Director Baz Luhrmann’s film adaptation of F. Scott Fitzgerald’s 1925 novel The Great Gatsby was released in theaters on May 10 and has since grossed more than $60 million. But another interesting Gatsby-related work you may not have heard about was released a little over a year ago: The Great Gatsby Curve.
Introduced in a speech by former Obama economic adviser Alan Krueger (and past colleague of Berkeley economics professor David Card, who will be featured in the Summer issue) it’s from a study by economist Miles Corak that looked at inequality in several countries and the likelihood that children will inherit their parents’ income level. The results showed that income inequality has a negative effect on upward mobility—especially in the U.S., as compared with other nations.
What does economic inequality have to do with The Great Gatsby? A refresher for those of us who aren’t literary scholars: a recurring theme in Fitzgerald’s American classic is the myth of the American Dream and upward mobility. Jay Gatsby, try as he might to rise to the extravagant social class of his beloved Daisy, was tragically unsuccessful—and maybe doomed from the get-go.

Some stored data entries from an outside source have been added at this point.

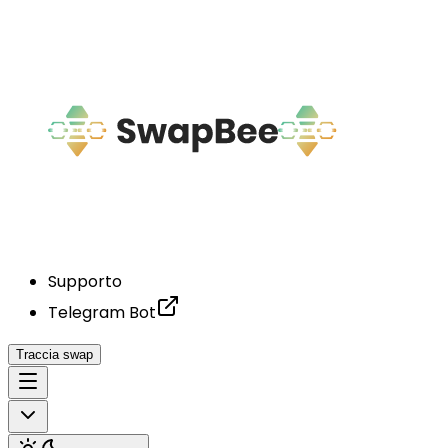
Supporto
Telegram Bot
Traccia swap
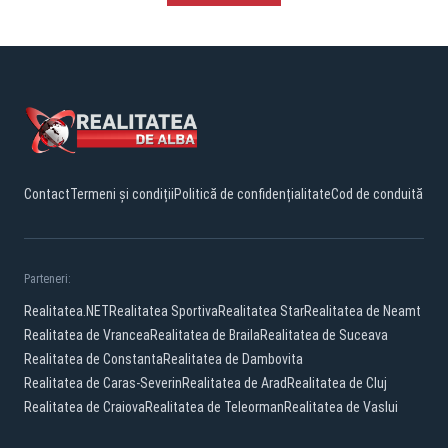
Contact
Termeni și condiții
Politică de confidențialitate
Cod de conduită
Parteneri:
Realitatea.NET
Realitatea Sportiva
Realitatea Star
Realitatea de Neamt
Realitatea de Vrancea
Realitatea de Braila
Realitatea de Suceava
Realitatea de Constanta
Realitatea de Dambovita
Realitatea de Caras-Severin
Realitatea de Arad
Realitatea de Cluj
Realitatea de Craiova
Realitatea de Teleorman
Realitatea de Vaslui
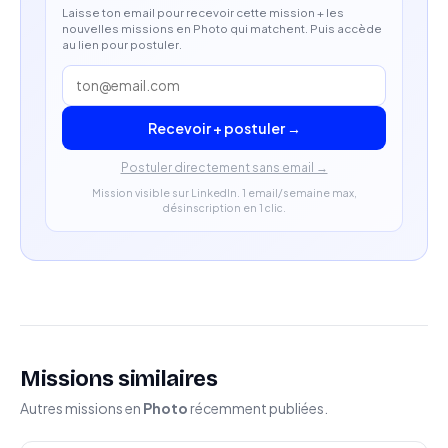
Laisse ton email pour recevoir cette mission + les
nouvelles missions en Photo qui matchent. Puis accède
au lien pour postuler.
Recevoir + postuler →
Postuler directement sans email →
Mission visible sur LinkedIn. 1 email/semaine max,
désinscription en 1 clic.
Missions similaires
Autres missions en
Photo
récemment publiées.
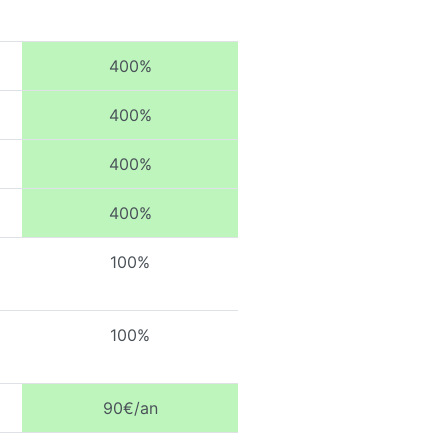
400%
400%
400%
400%
100%
100%
90€/an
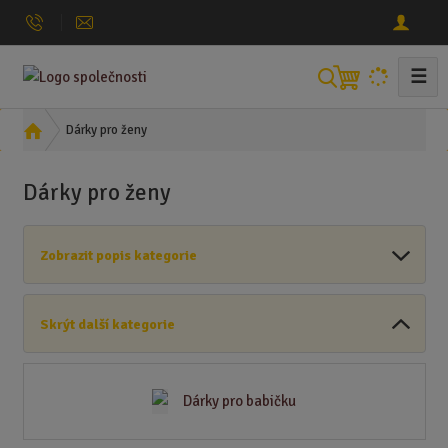
☰
V
y
h
Ú
Dárky pro ženy
l
v
o
e
Dárky pro ženy
d
d
n
a
í
t
Zobrazit popis kategorie
s
t
r
Skrýt další kategorie
a
n
a
Dárky pro babičku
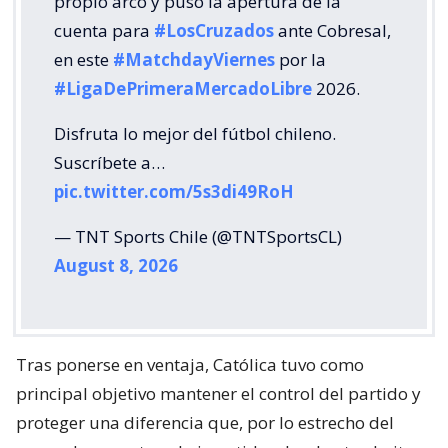
propio arco y puso la apertura de la
cuenta para
#LosCruzados
ante Cobresal,
en este
#MatchdayViernes
por la
#LigaDePrimeraMercadoLibre
2026.
Disfruta lo mejor del fútbol chileno.
Suscríbete a…
pic.twitter.com/5s3di49RoH
— TNT Sports Chile (@TNTSportsCL)
August 8, 2026
Tras ponerse en ventaja, Católica tuvo como
principal objetivo mantener el control del partido y
proteger una diferencia que, por lo estrecho del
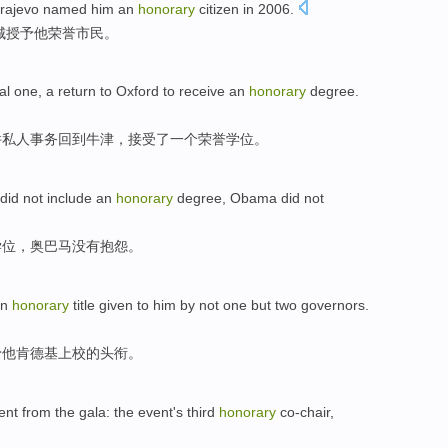
arajevo named
him
an
honorary
citizen
in 2006.
城授予
他
荣誉
市民。
al
one
, a
return to
Oxford
to
receive
an
honorary
degree
.
件
私人
事务
回到
牛津
，
接受
了
一个
荣誉
学位。
did
not
include
an
honorary
degree
,
Obama
did
not
学位
，
奥巴马
没有抱怨。
an
honorary
title
given to
him
by not one but
two
governors.
予
他
肯德基
上校的
头衔
。
nt from the gala:
the event
's
third
honorary
co-chair
,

Berkeley English professor Mitchell Breitwieser, interviewed via email, believes Fitzgerald was especially concerned with portraying the differences between old money and new money in 1920s society: “No matter how much money he made, Gatsby could never acquire the easy and tasteful manners he would need to move gracefully in Daisy’s world.”
A specific example is when Gatsby referred to other characters as “old Sport,” a colloquialism that seemed mechanical and affected, said Breitwieser. “A more natural demeanor requires breeding…. For Fitzgerald, the notion of accomplishing the American Dream in one lifetime is probably a myth.”
The level of inequality of the “roaring ’20s” has been similarly compared to today’s. So, if we believe Krueger, you can expect to stay on whichever step of the economic ladder your parents ended their climb. And if, like Gatsby, you began from the bottom, you may even expect to die there. But if you’re like Daisy’s old-moneyed husband, Tom, things are looking pretty good for you, especially in today’s economy.
“In Fitzgerald’s time, the typical American may have been more likely than we are today to believe that patrician figures such as Tom Buchanan were brought up to embody decency and social responsibility,” Breitwieser added, “and therefore, readers [back then] might be more shocked by Tom’s feeling of being entitled to do whatever he pleases.” So keep it up, Toms of the world. We may be on to you, but we’re not coming for you. Yet.